ENTRIES SUPPLIED:
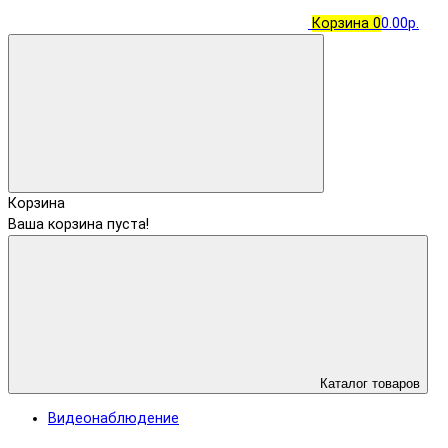
Корзина
0
0.00р.
Корзина
Ваша корзина пуста!
Каталог товаров
Видеонаблюдение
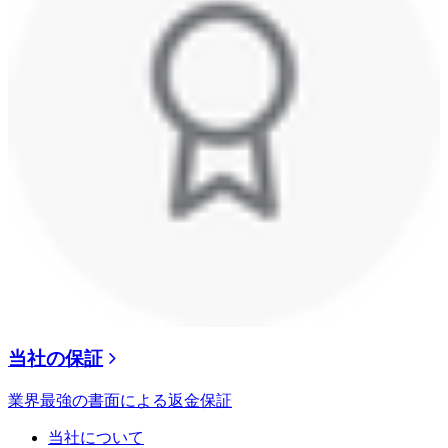
当社の保証
業界最強の書面による返金保証
当社について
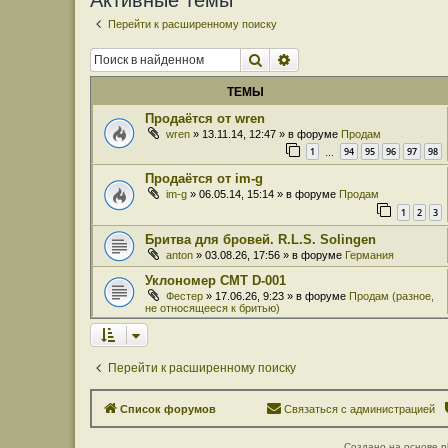
Активные темы
Перейти к расширенному поиску
Поиск
Расширенный поиск
ТЕМЫ
Продаётся от wren
wren
» 13.11.14, 12:47 » в форуме
Продам
1
94
95
96
97
98
…
Продаётся от im-g
im-g
» 06.05.14, 15:14 » в форуме
Продам
1
2
3
Бритва для бровей. R.L.S. Solingen
anton
» 03.08.26, 17:56 » в форуме
Германия
Уклономер СМТ D-001
Фестер
» 17.06.26, 9:23 » в форуме
Продам (разное,
не относящееся к бритью)
Перейти к расширенному поиску
Список форумов
Связаться с администрацией
Создано на основе
p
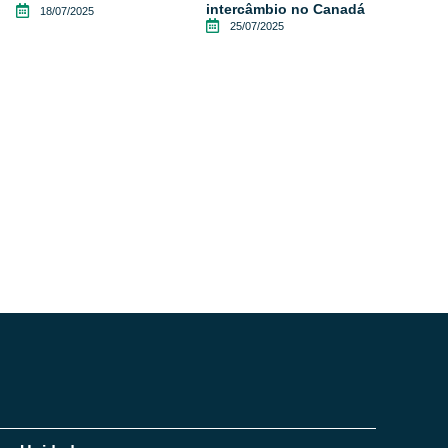
intercâmbio no Canadá
18/07/2025
25/07/2025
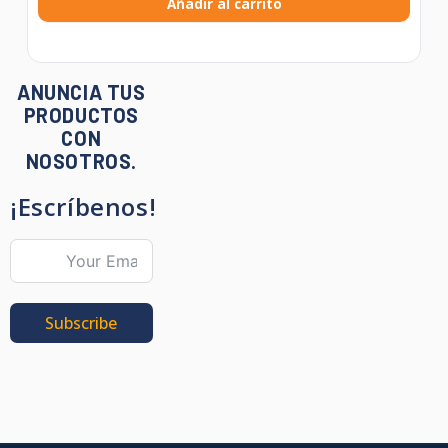
Añadir al carrito
ANUNCIA TUS
PRODUCTOS
CON
NOSOTROS.
¡Escríbenos!
Subscribe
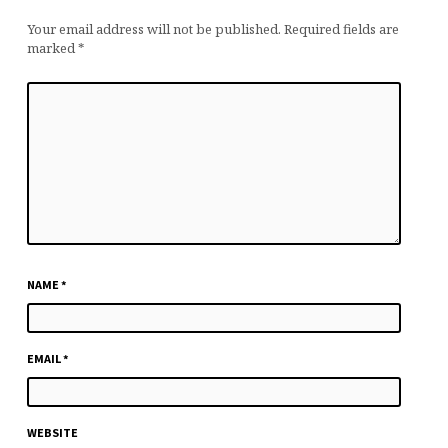
Your email address will not be published.
Required fields are
marked
*
NAME
*
EMAIL
*
WEBSITE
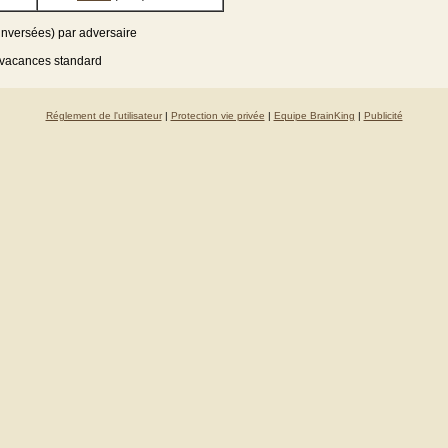
inversées) par adversaire
s vacances standard
Réglement de l'utilisateur
|
Protection vie privée
|
Equipe BrainKing
|
Publicité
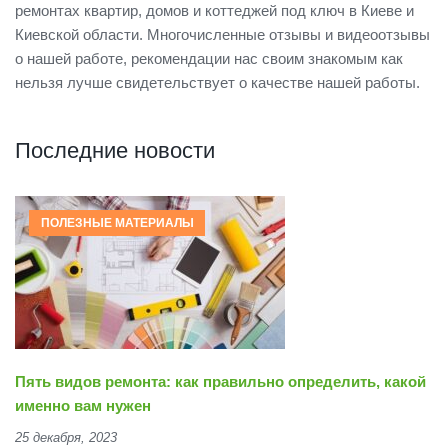
ремонтах квартир, домов и коттеджей под ключ в Киеве и
Киевской области. Многочисленные отзывы и видеоотзывы
о нашей работе, рекомендации нас своим знакомым как
нельзя лучше свидетельствует о качестве нашей работы.
Последние новости
ПОЛЕЗНЫЕ МАТЕРИАЛЫ
Пять видов ремонта: как правильно определить, какой
именно вам нужен
25 декабря, 2023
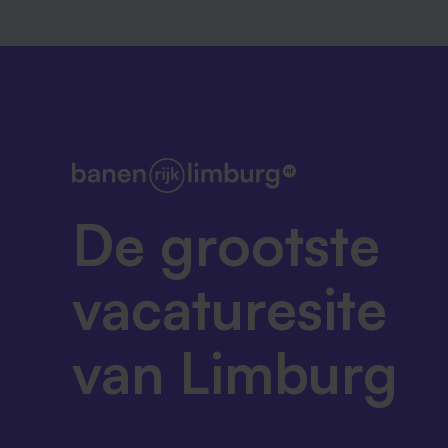
De grootste
vacaturesite
van Limburg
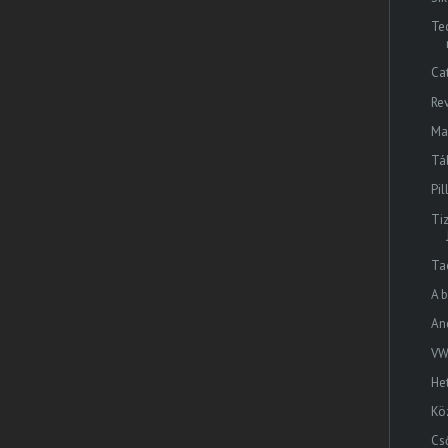
Te
Ca
Re
Ma
Tá
Pi
Ti
Ta
A 
An
VW
He
Kö
Cs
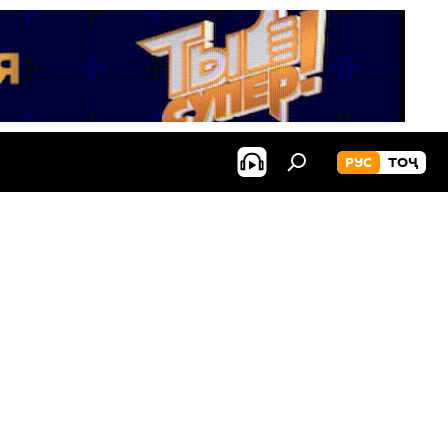
РУС
ТОҶ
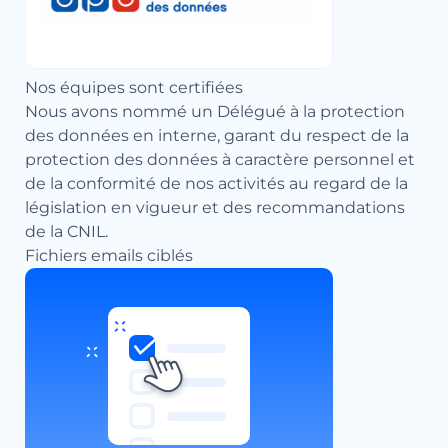
Nos équipes sont certifiées
Nous avons nommé un Délégué à la protection
des données en interne, garant du respect de la
protection des données à caractère personnel et
de la conformité de nos activités au regard de la
législation en vigueur et des recommandations
de la CNIL.
Fichiers emails ciblés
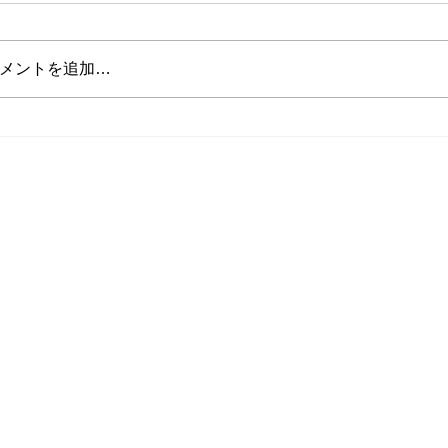
メントを追加…
山田インストラクターの投稿
将来インストラ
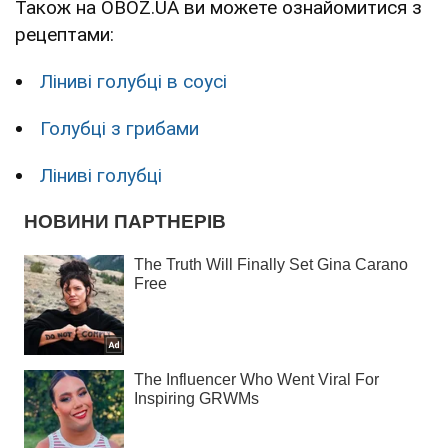
Також на OBOZ.UA ви можете ознайомитися з
рецептами:
Ліниві голубці в соусі
Голубці з грибами
Ліниві голубці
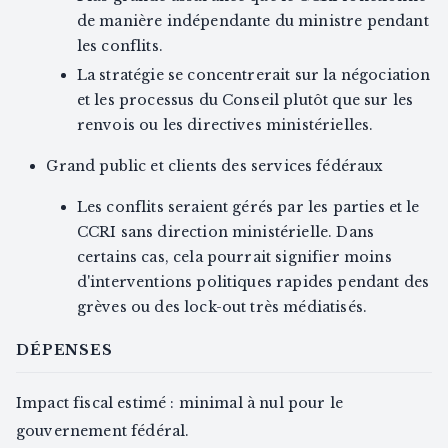
de manière indépendante du ministre pendant
les conflits.
La stratégie se concentrerait sur la négociation
et les processus du Conseil plutôt que sur les
renvois ou les directives ministérielles.
Grand public et clients des services fédéraux
Les conflits seraient gérés par les parties et le
CCRI sans direction ministérielle. Dans
certains cas, cela pourrait signifier moins
d'interventions politiques rapides pendant des
grèves ou des lock-out très médiatisés.
DÉPENSES
Impact fiscal estimé : minimal à nul pour le
gouvernement fédéral.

TASK DIRECTIONS: Write out every line of text in the data above, reproducing each one character for character and omitting the pictures.

REPLY TO THE EXERCISE:
Корзина
0
0.00р.
Корзина
Ваша корзина пуста!
Каталог товаров
Видеонаблюдение
当社の保証
業界最強の書面による返金保証
当社について
Активные темы
Перейти к расширенному поиску
Поиск
Расширенный поиск
ТЕМЫ
Продаётся от wren
wren
» 13.11.14, 12:47 » в форуме
Продам
1
94
95
96
97
98
…
Продаётся от im-g
im-g
» 06.05.14, 15:14 » в форуме
Продам
1
2
3
Бритва для бровей. R.L.S. Solingen
anton
» 03.08.26, 17:56 » в форуме
Германия
Уклономер СМТ D-001
Фестер
» 17.06.26, 9:23 » в форуме
Продам (разное,
не относящееся к бритью)
Перейти к расширенному поиску
Список форумов
Связаться с администрацией
Создано на основе
p
intercâmbio no Canadá
18/07/2025
25/07/2025
Añadir al carrito
ANUNCIA TUS
PRODUCTOS
CON
NOSOTROS.
¡Escríbenos!
Subscribe
Your email address will not be published.
Required fields are
marked
*
NAME
*
EMAIL
*
WEBSITE
inversées) par adversaire
s vacances standard
Réglement de l'utilisateur
|
Protection vie privée
|
Equipe BrainKing
|
Publicité
ремонтах квартир, домов и коттеджей под ключ в Киеве и
Киевской области. Многочисленные отзывы и видеоотзывы
о нашей работе, рекомендации нас своим знакомым как
нельзя лучше свидетельствует о качестве нашей работы.
Последние новости
ПОЛЕЗНЫЕ МАТЕРИАЛЫ
Пять видов ремонта: как правильно определить, какой
именно вам нужен
25 декабря, 2023
De grootste
vacaturesite
van Limburg
Te
Ca
Re
Ma
Tá
Pi
Ti
Ta
A 
An
VW
He
Kö
Cs
РУС
ТОҶ
Nos équipes sont certifiées
Nous avons nommé un Délégué à la protection
des données en interne, garant du respect de la
protection des données à caractère personnel et
de la conformité de nos activités au regard de la
législation en vigueur et des recommandations
de la CNIL.
Fichiers emails ciblés
メントを追加…
山田インストラクターの投稿
将来インストラ
Також на OBOZ.UA ви можете ознайомитися з
рецептами:
Ліниві голубці в соусі
Голубці з грибами
Ліниві голубці
de manière indépendante du ministre pendant
les conflits.
La stratégie se concentrerait sur la négociation
et les processus du Conseil plutôt que sur les
renvois ou les directives ministérielles.
Grand public et clients des services fédéraux
Les conflits seraient gérés par les parties et le
CCRI sans direction ministérielle. Dans
certains cas, cela pourrait signifier moins
d'interventions politiques rapides pendant des
grèves ou des lock-out très médiatisés.
DÉPENSES
Impact fiscal estimé : minimal à nul pour le
gouvernement fédéral.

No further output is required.